Allister, try : Bug grub,crushed weetabix(or cheaper brand) bran flakes,porridge oats, fish food flakes, cat biscuits. Dubias seem to like kellogs corn flakes too..........They're great!!!!!!


----------



## Carol (Aug 2, 2007)

Hi

I feed mine fish food and they just love veg and apples and pears.


----------



## Troy (Mar 15, 2008)

Hi Deborah, mine love fish food and fruit too.

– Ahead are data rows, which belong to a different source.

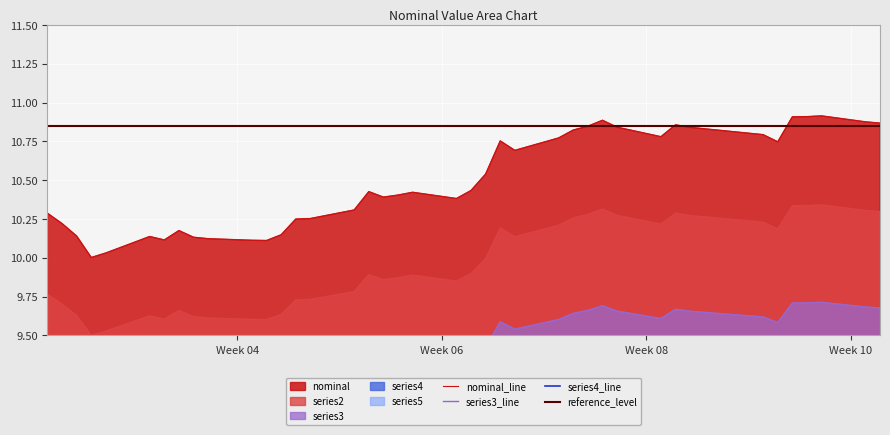

What is the average value?

10.5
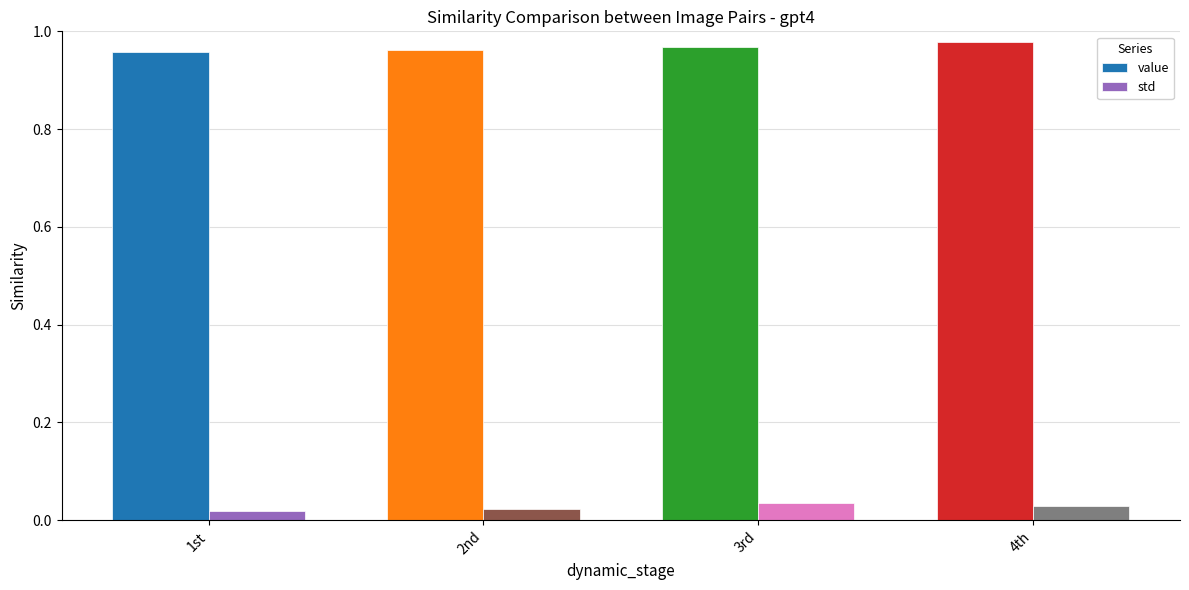

What is the spread (max minus min) of values at 3rd?

0.9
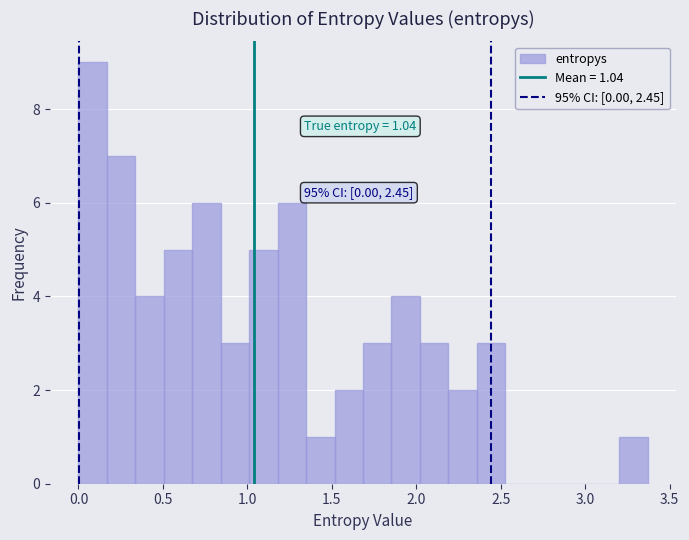

Read against the x-axis, roughly where is the centre of the tallest bar?

0.10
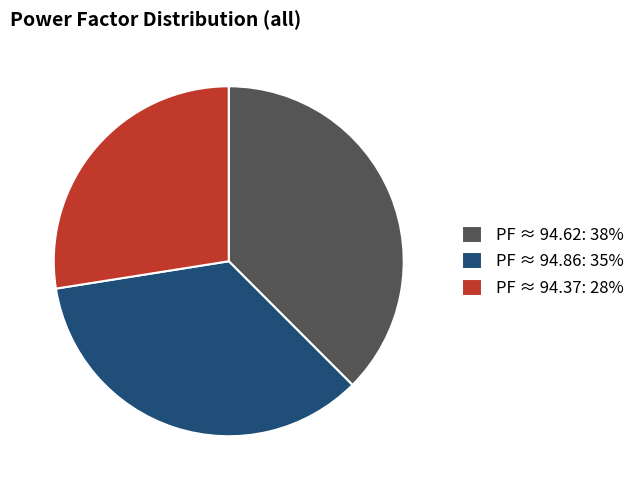

How many segments does this pie chart have?

3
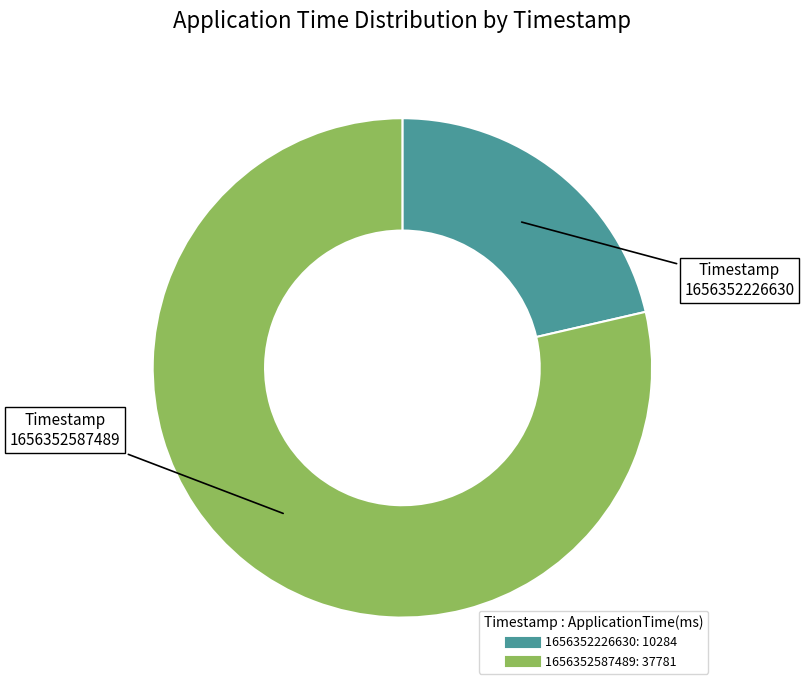

How many slices are in this pie chart?

2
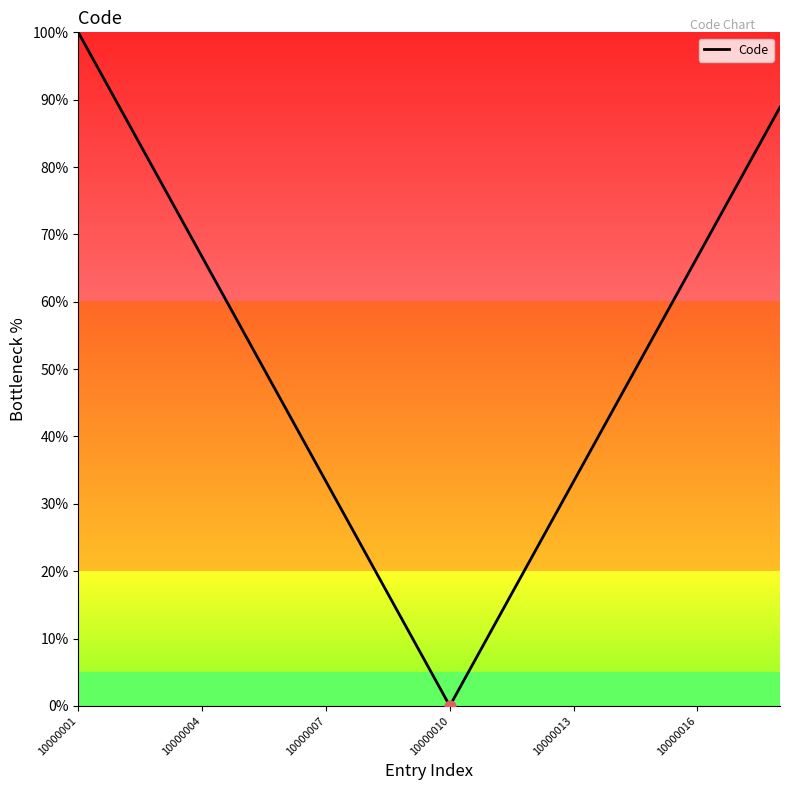

What is the difference between the maximum and minimum values?

100.0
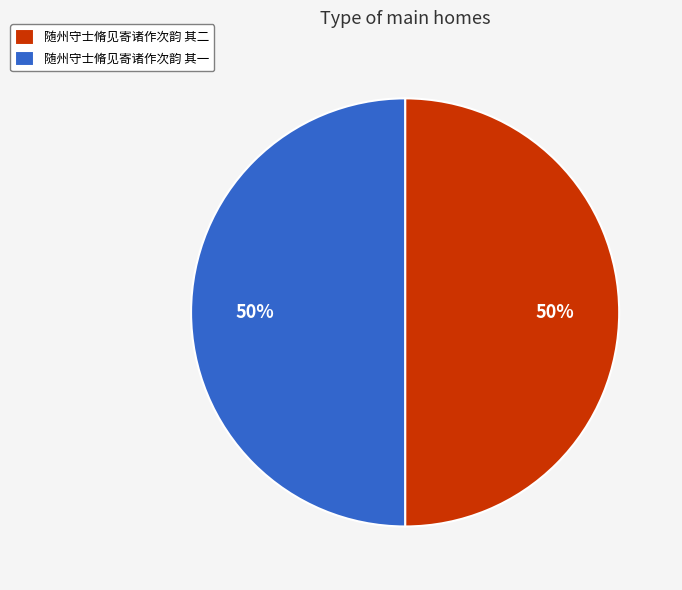

To the nearest percent, what is the average slice percentage?

50%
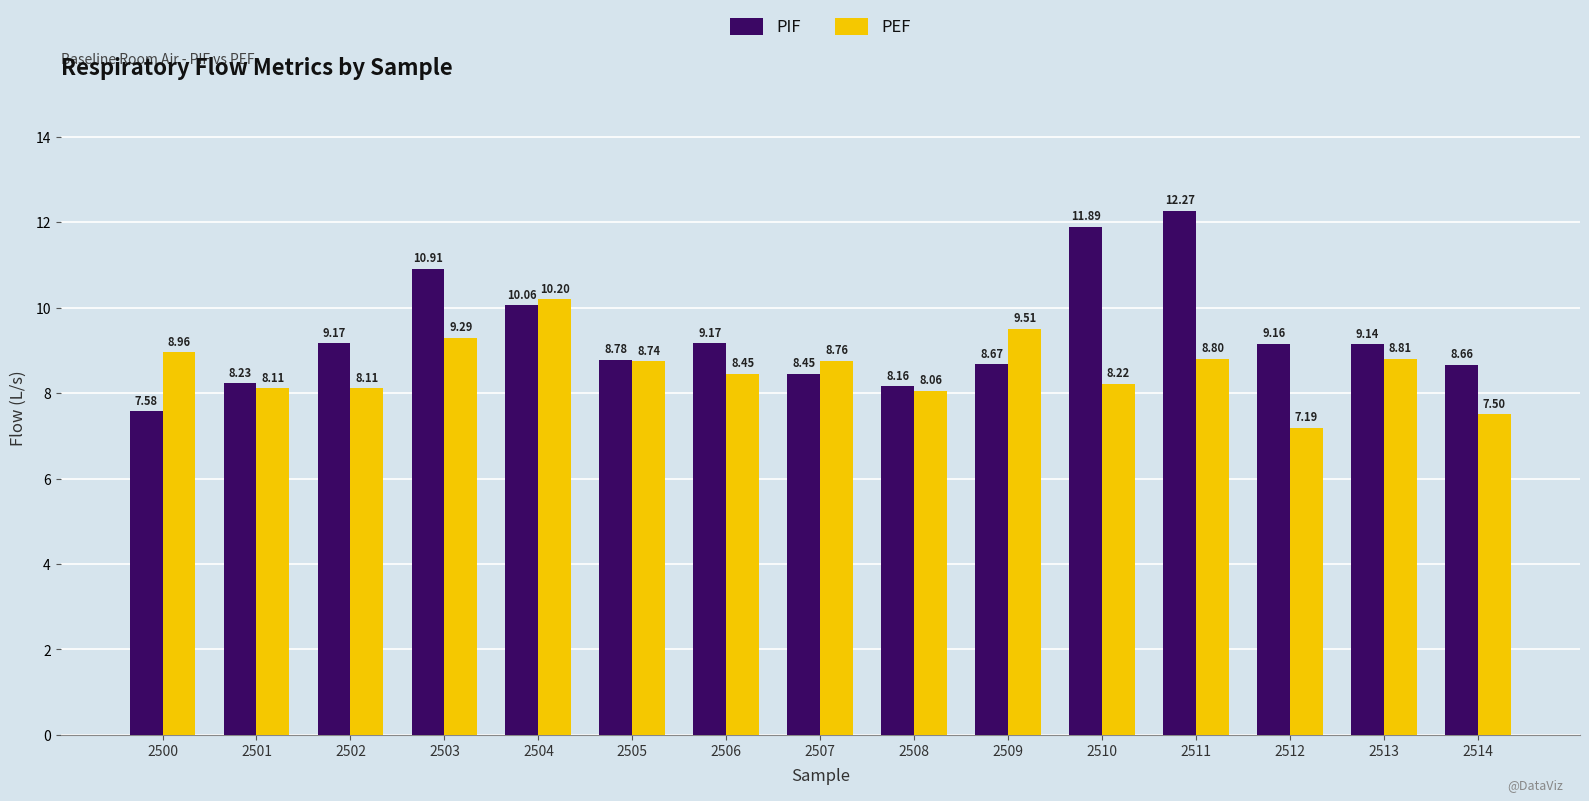

Which category has the highest value across all series?

2511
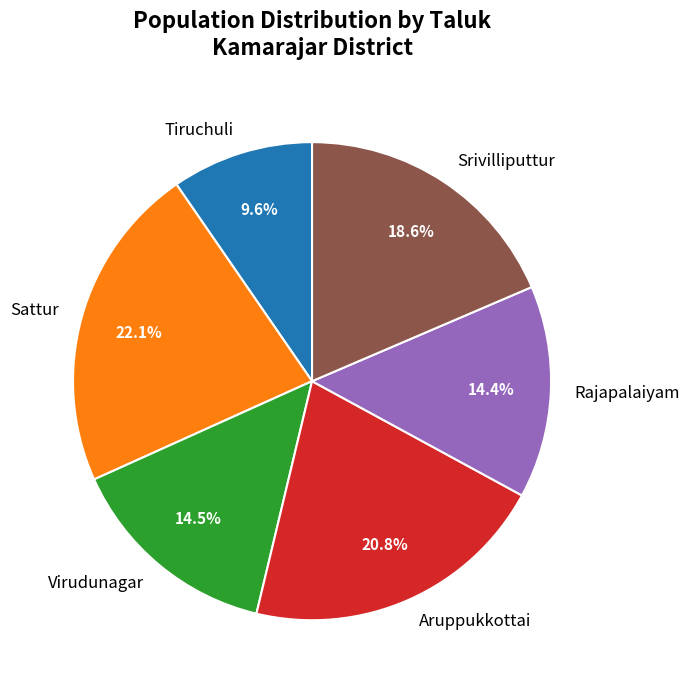

Does Sattur represent more than half of the total?

No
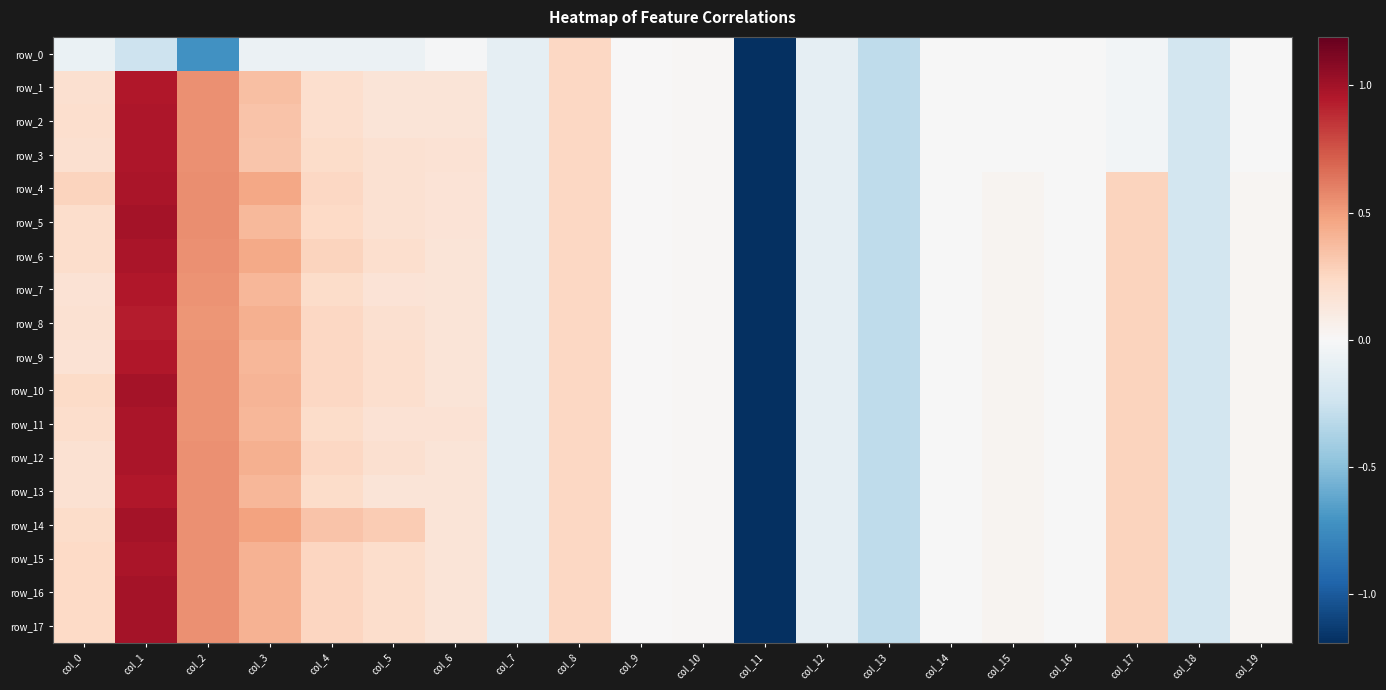

The row_2 series shows 1.0 at col_2. True or false?

False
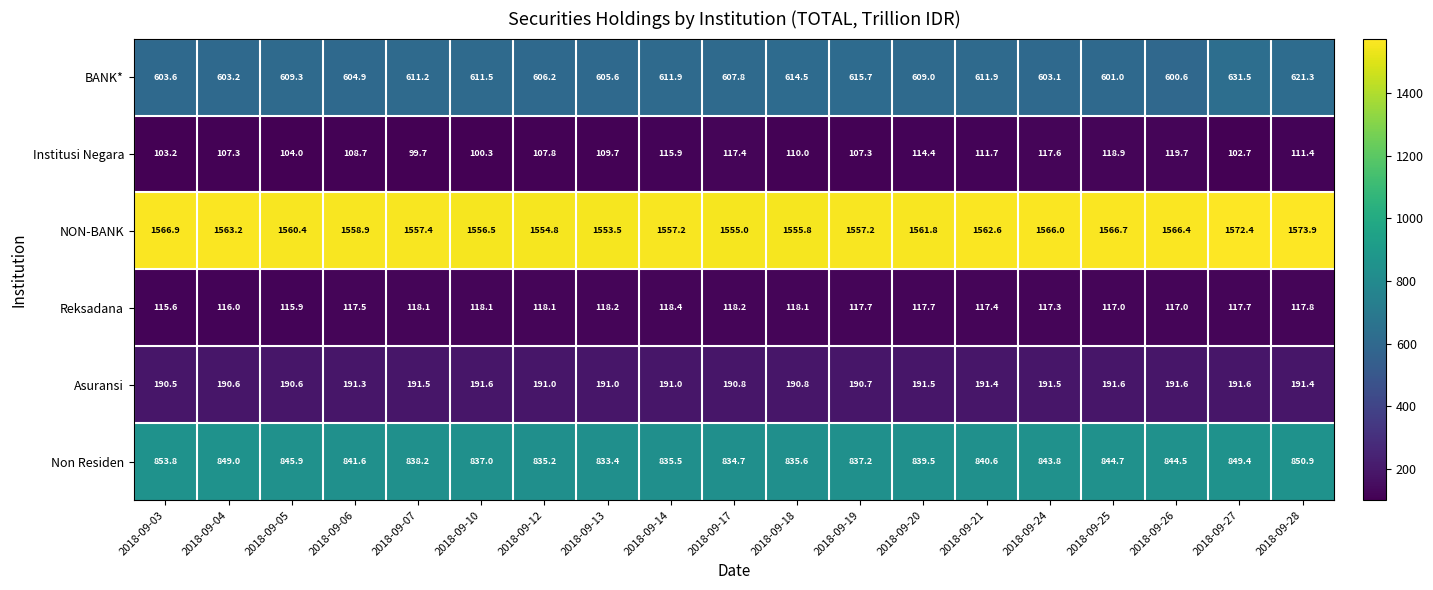

List the series in order of their peak value, highest first.

NON-BANK, Non Residen, BANK*, Asuransi, Institusi Negara, Reksadana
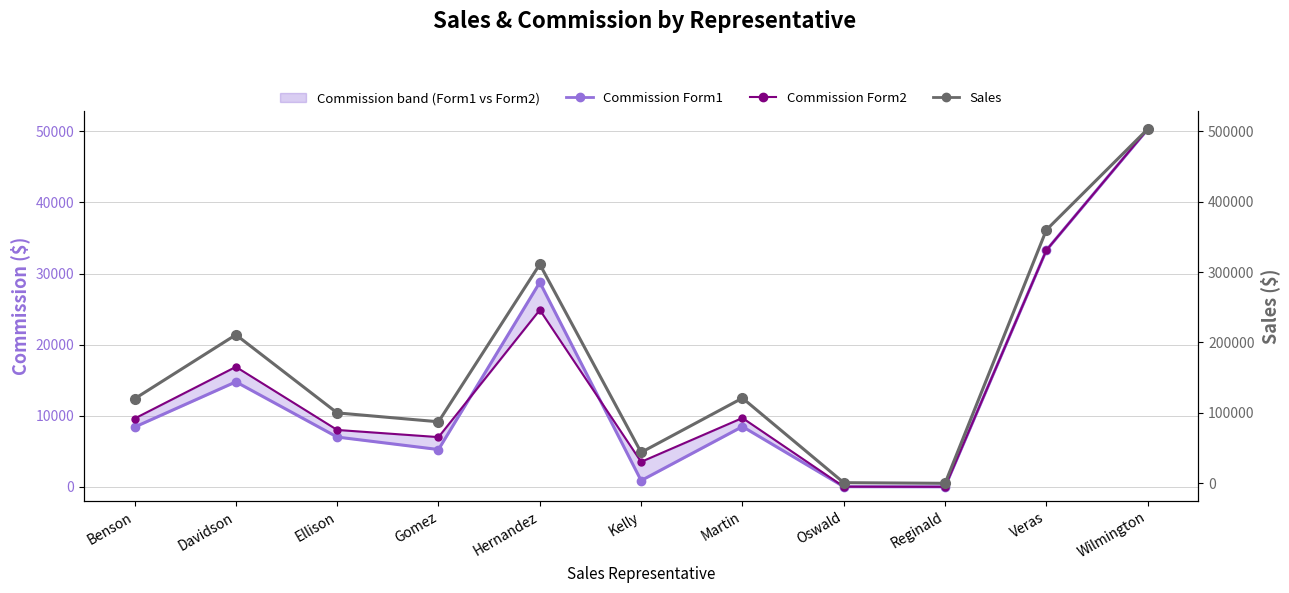

What is the sum of all Commission Form2 values?

163139.2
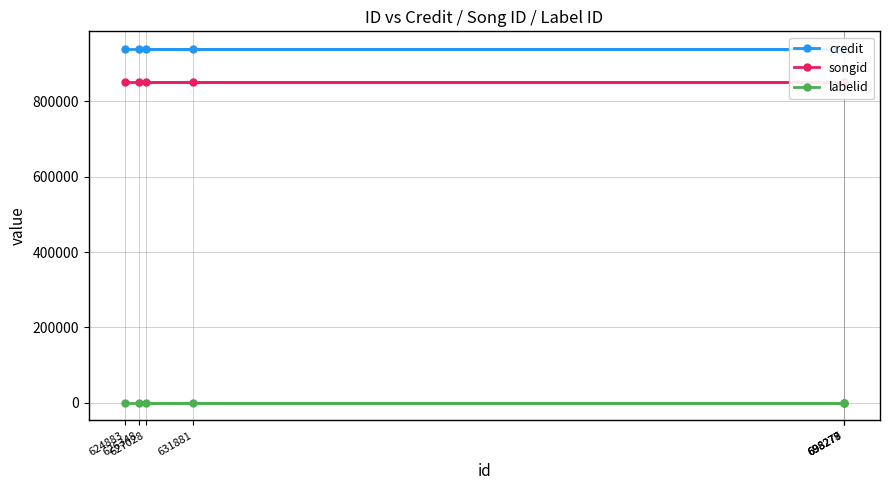

How many lines are shown in the chart?

3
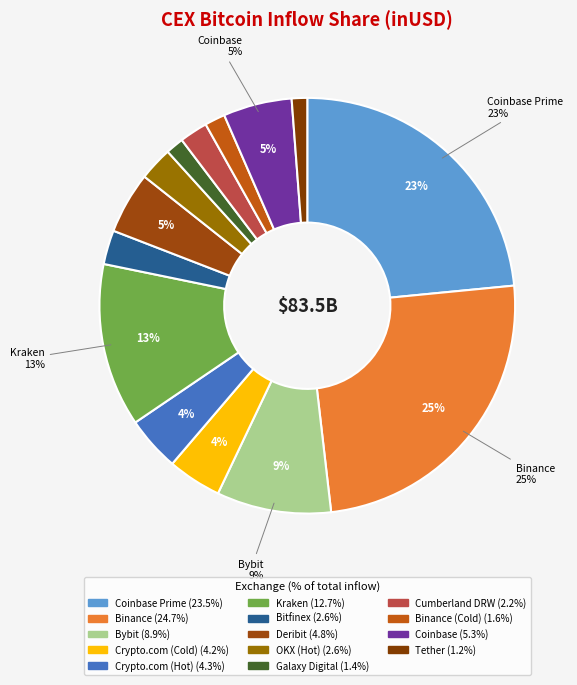

Count the number of slices in the pie.

14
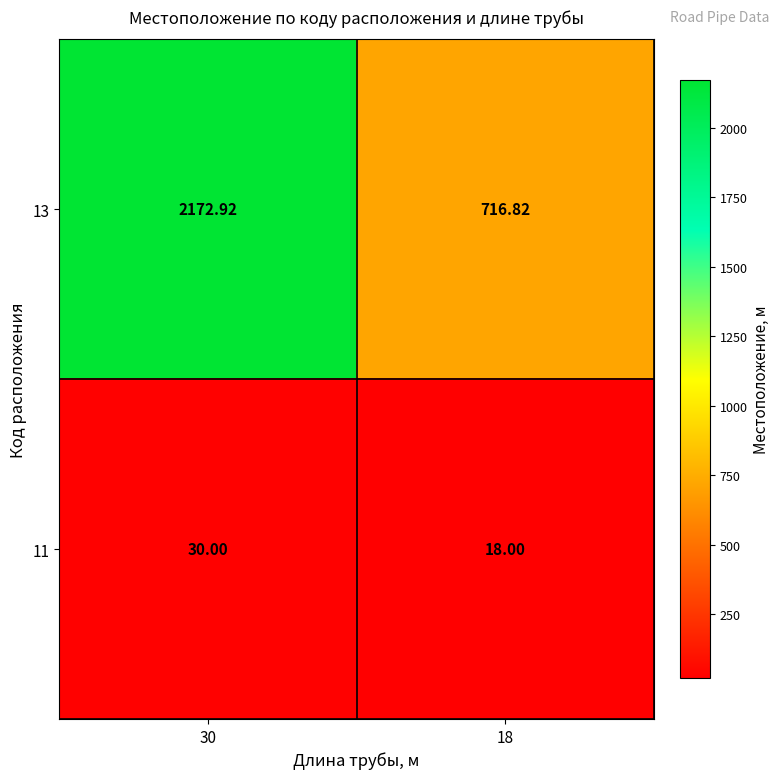

Is the value of 11 at 30 greater than the value of 13 at 18?

No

At the end of the day they are scavengers, so they will eat a big variety of foods.


----------



## tarantulabarn (Apr 21, 2005)

we sell our bug grub for roaches which also includes chick mash, have loads at barking this weekend


----------



## The Roach Hut (Mar 29, 2008)

ok when making ur food the higher the protien the better. dry cat food usually has 30% where dry dog food only has around 20% so cat food better fish flakes also around 44% protien so these are great too but make a mix. i use a high protien chicken feed dry cat food and fish flakes. I blend all of this into a powder and then mix it together. taking all the dif protiens i use im averaging around 38% at a guess.

The secret is get the protien as high as possible and get ur heat on a stat to 95 degrees then ul have the best u can possibly get.

I keep my roaches in a 3 to 1 ratio in a 3x2x2 tub i keep 750 adult females and 250 adult males then once its at this level i start a new tub. i move all the babies once a month into a dif tub this keeps the adults on their own. i now have 5 tubs of adults and working on my 6th as well as a tub with all juvies in prob around 3k of juvies so id say i have around 5.5k adults now breeding producing nice young for me to feed.

If u need help with set ups il be glad to post some pics for u.

Tony


----------